Koalas are known to feed on the leaves of different species of eucalyptus trees found in their native habitat. These leaves don't just provide them all the necessary nutrients, but also fulfill their water requirements, as 50 percent of the content of eucalyptus leaves is water. At times, they also feed on the bark and buds of the eucalyptus trees. They usually spend 3-4 hours of the day feeding, while most of the remaining part of the day is spent resting.
Koalas are extremely choosy and fussy about their diet, and are well aware of the existence of all the various species of eucalyptus trees. As per statistics, there exists around 650 species of eucalyptus trees in the eucalyptus forests of Australia, but a koala's preference lies with just two or three of the species. They are not only particular about the species of eucalyptus tree leaves that they feed on, but their attention to detail is such that, they consume the leaves and buds only after they have reached a particular stage of maturation.
The species of eucalyptus tree chosen by the koala for feeding, also depends on the area of its habitat. Koalas residing in the southern region of Australia, prefer feeding on eucalyptus trees like the swamp gum and manna gum, while those residing in the northern areas, prefer species like blue gum, gray gum and red gum. Other favorite species of eucalyptus trees include yellow box, small-leafed peppermint, tallow wood, river red gum and drooping red gum.
Apart from eucalyptus leaves, koalas occasionally feed on wattle, paper bark, pine trees, cherry trees and tea trees. At times, they also climb down the trees to eat gravel and soil, to fulfill their requirement of minerals and help them to digest the eucalyptus leaves. Koalas hardly stay on ground and the moment they are done with the feeding, they climb back safely to their respective trees.

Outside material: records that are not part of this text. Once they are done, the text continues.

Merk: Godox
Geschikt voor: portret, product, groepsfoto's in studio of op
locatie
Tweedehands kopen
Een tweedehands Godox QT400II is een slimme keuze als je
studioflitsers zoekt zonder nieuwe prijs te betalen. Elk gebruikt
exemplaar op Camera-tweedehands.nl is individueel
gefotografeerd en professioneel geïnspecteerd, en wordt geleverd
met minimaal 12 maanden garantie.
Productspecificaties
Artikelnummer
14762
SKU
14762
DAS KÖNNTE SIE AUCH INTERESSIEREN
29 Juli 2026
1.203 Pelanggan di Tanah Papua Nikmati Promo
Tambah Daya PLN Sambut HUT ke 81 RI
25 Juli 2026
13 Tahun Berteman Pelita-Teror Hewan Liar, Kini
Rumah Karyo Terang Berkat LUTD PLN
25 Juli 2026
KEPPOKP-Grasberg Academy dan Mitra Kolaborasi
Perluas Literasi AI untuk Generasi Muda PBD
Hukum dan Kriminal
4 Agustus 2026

Eucalyptus leaves consist of approximately 13% tannins, 2% minerals, 50% water, 18% fiber, 8% fat, 5% carbohydrates and 4% proteins. They also contain toxic oils that are extremely poisonous to other animals, but, the Koala bears, the Greater glider and the Ringtail possums are the only three mammals that can survive on a eucalyptus leaves diet. It might seem surprising how koalas can survive on such a diet, but, nature has equipped them with extraordinary mechanisms that ensure their survival.

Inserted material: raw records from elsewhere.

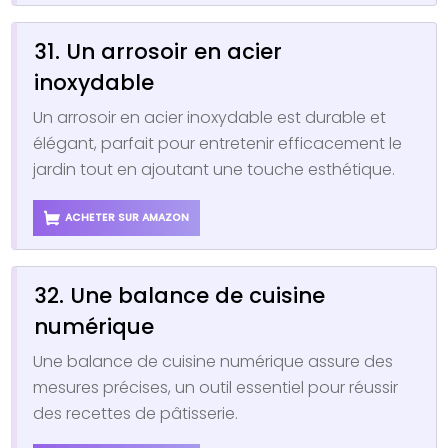
31. Un arrosoir en acier
inoxydable
Un arrosoir en acier inoxydable est durable et
élégant, parfait pour entretenir efficacement le
jardin tout en ajoutant une touche esthétique.
ACHETER SUR AMAZON
32. Une balance de cuisine
numérique
Une balance de cuisine numérique assure des
mesures précises, un outil essentiel pour réussir
des recettes de pâtisserie.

Their digestive system has specialized adaptations that detoxify the toxic oils in the eucalyptus leaves, and this detoxification process is also aided by their liver which produces glucuronic acid. Glucuronic acid enables koalas to quickly excrete all the toxins. Koalas also have an additional part in their digestive tract, known as the 'cecum', that breaks down the food further and aids in digestion. Koalas have a very slow metabolic rate, that allows them to retain food and energy for a longer period of time.